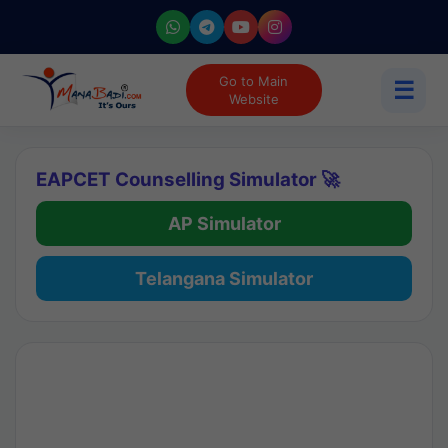
Go to Main
☰
Website
EAPCET Counselling Simulator 🚀
AP Simulator
Telangana Simulator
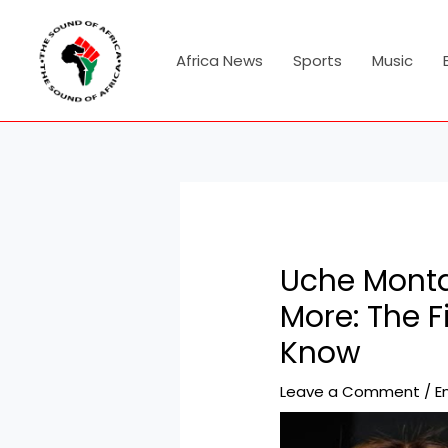
Skip
Post
to
navigation
content
Africa News
Sports
Music
Uche Monta
More: The 
Know
Leave a Comment
/
E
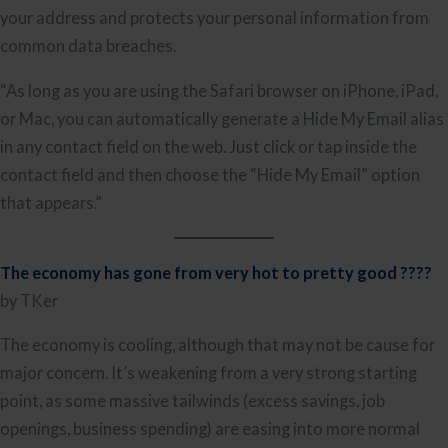
your address and protects your personal information from
common data breaches.
“As long as you are using the Safari browser on iPhone, iPad,
or Mac, you can automatically generate a Hide My Email alias
in any contact field on the web. Just click or tap inside the
contact field and then choose the “Hide My Email” option
that appears.”
The economy has gone from very hot to pretty good ????
by TKer
The economy is cooling, although that may not be cause for
major concern. It’s weakening from a very strong starting
point, as some massive tailwinds (excess savings, job
openings, business spending) are easing into more normal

> **PROBLEM REQUIREMENTS**: Search the data for the word "contact" and copy each line where it appears.

> **ANSWER TO THE EXERCISE**:
in any contact field on the web. Just click or tap inside the
contact field and then choose the “Hide My Email” option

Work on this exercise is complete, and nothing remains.